国際最低課税額に対する法人税等の見直し(グローバルミニマム課税)

速報 2024年度(令和6年度)税制改正解説

1. 改正のポイント

(1)趣旨・背景

国際的な法人税引下げ競争を防止するため、各国ごとに最低15%以上の課税を確保するグローバル・ミニマム課税の導入が2021(令和3)年10月にOECD加盟国等の間で合意された。
グローバル・ミニマム課税は下図①~③の制度で構成され、「①所得合算ルール」は2023(令和5)年度税制改正において「各対象会計年度の国際最低課税額に対する法人税等」として法制化、「②軽課税所得ルール」及び「③国内ミニマム課税」は2024(令和6)年度以降の法制化が検討されていた。
グローバル・ミニマム課税は連結総収入金額が7.5億ユーロ以上の多国籍企業グループに適用される。

 

 

(2)内容

① 所得合算ルールの見直し:OECD等の議論を踏まえ見直し(適用免除基準、外国税額控除などの見直し)
② 軽課税所得ルールの法制化:今年度改正では法制化されず、2025(令和7)年度以降の法制化を検討
③ 国内ミニマム課税の法制化:今年度改正では法制化されず、2025(令和7)年度以降の法制化を検討

2. 適用時期

① 所得合算ルールの見直し:大綱に記載なし
② 軽課税所得ルールの法制化:2025(令和7)年度以降
③ 国内ミニマム課税の法制化:2025(令和7)年度以降

3. 実務のポイント

  • グローバル・ミニマム課税についてのOECD等での議論は継続している。

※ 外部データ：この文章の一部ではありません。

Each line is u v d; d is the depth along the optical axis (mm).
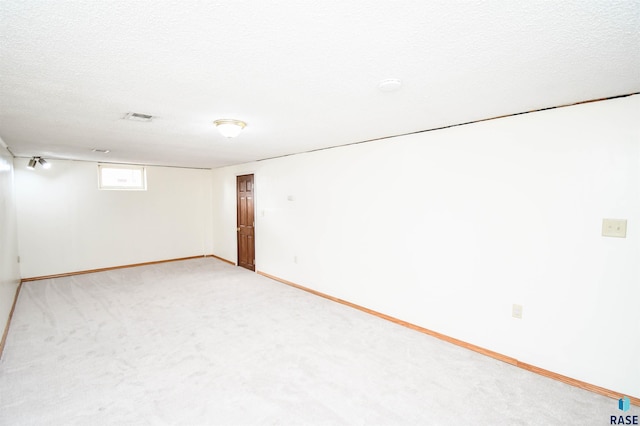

これらの議論を踏まえた見直しや改正が見込まれるため、今後の議論のキャッチアップが重要である。
  • 軽課税所得ルールと国内ミニマム課税の法制化については、検討事項となっている。実際に導入されるかどうかについても含めて今後の情報を確認する必要がある。

 

 

内容につきましては、「令和6年度税制改正大綱」に基づき、情報の提供を目的として、一般的な概要をまとめたものです。そのため、今後国会に提出される予定の法案等を確認する必要があり、当該法案等において本資料に記載した内容とは異なる内容が制定される場合もありますのでご留意ください。対策の立案・実行は専門家にもご相談のうえ、ご自身の責任において取り組んでいただきますよう、よろしくお願い申し上げます。